Victoria Fort, MPH , Rollins School of Public Health, Emory University, Atlanta, GA
Mary Sue Makin, MD , Department of Gynecology, Mulanje Mission Hospital, Mulanje, Malawi
Roger Rochat, MD, MPH , Global Health, Emory University, Rollins School of Public Health, Atlanta, GA
Aaron J. Siegler, MHS , Rollins School of Public Health, Emory University, Atlanta, GA
Kevin Ault, MD , Department of Gynecology, Emory University, Atlanta, GA
Background: Cervical cancer affects 500,000 women globally each year, half of whom die from the disease. The overwhelming majority of the burden falls on women in developing countries. In Malawi, cervical cancer is the most prevalent form of cancer among women and has a mortality rate of 80%. Objective: The purpose of this study is to identify the reasons for low attendance at cervical cancer screening sites and to generate recommendations on increasing the use of this service. This study aims to fill the knowledge gap about barriers that keep women from seeking cervical cancer screening in Mulanje, Malawi. Methods: Qualitative data were collected through in-depth interviews in Mulanje, Malawi. The recruitment of participants for the twenty interviews employed nonprobability sampling of two categories of women: 1) Women seeking cervical cancer screening at Mulanje Mission Hospital (MMH) and 2) Women living in the MMH catchment area. Interviews were analyzed using MAXQDA qualitative software. Results: This research demonstrates that women in Mulanje, Malawi utilize cervical cancer screening to address chronic abdominal pain, regardless of education about cervical cancer or knowing someone with cervical cancer.
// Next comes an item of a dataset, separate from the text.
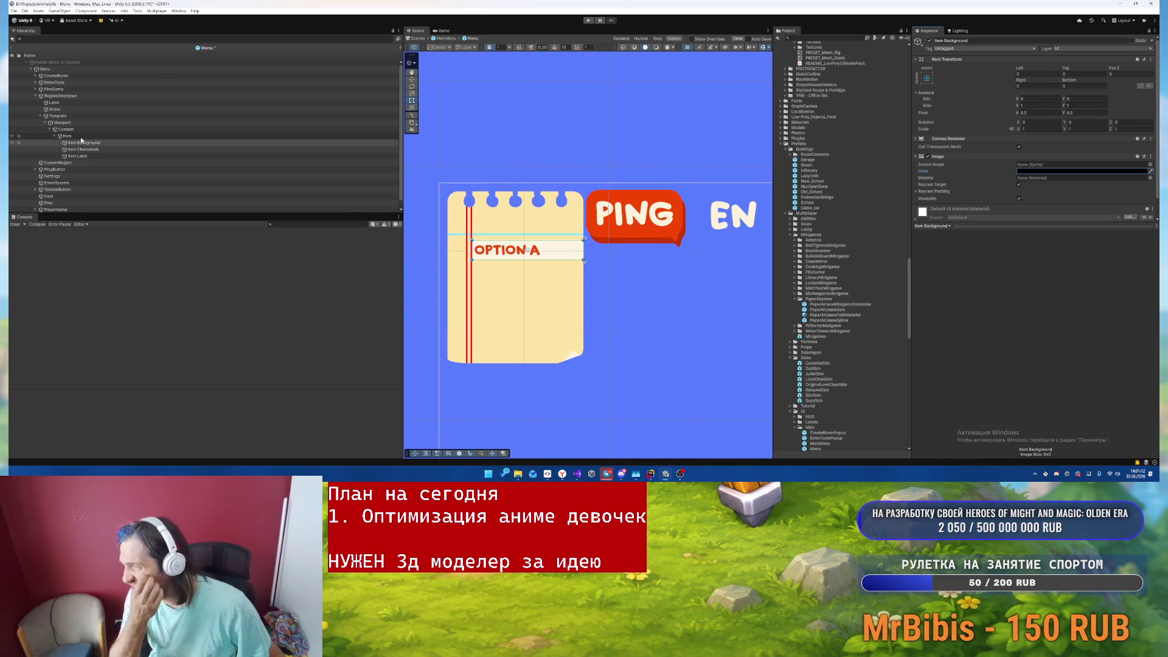
# - Hide the list Template and start the game to check the region dropdown
pyautogui.click(79, 115)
Interviews demonstrated that women did not seek cervical cancer screening as an independent service. Recommendation: This study recommends recruiting women for cervical cancer screening when they are attending the hospital for another service, such as the under-five clinic or the out-patient department. In conjunction, the study found that nurses and staff require more education on the local burden of cervical cancer and the purpose of screening.

Learning Areas:
Administer health education strategies, interventions and programs
Planning of health education strategies, interventions, and programs
Social and behavioral sciences

Learning Objectives:
By the end of the session, the participant will be able to: 1. Identify the barriers that prevent women in Mulanje, Malawi from seeking cervical cancer screening 2. Articulate the benefits of in-hospital versus out-of-hospital recruitment of women into cervical cancer screening programs

Keywords: Cervical Cancer, Health Care Utilization

Presenting author's disclosure statement:

Qualified on the content I am responsible for because: I was the Principle Investigator for the research conducted to complete this study.
Any relevant financial relationships? No

I agree to comply with the American Public Health Association Conflict of Interest and Commercial Support Guidelines, and to disclose to the participants any off-label or experimental uses of a commercial product or service discussed in my presentation.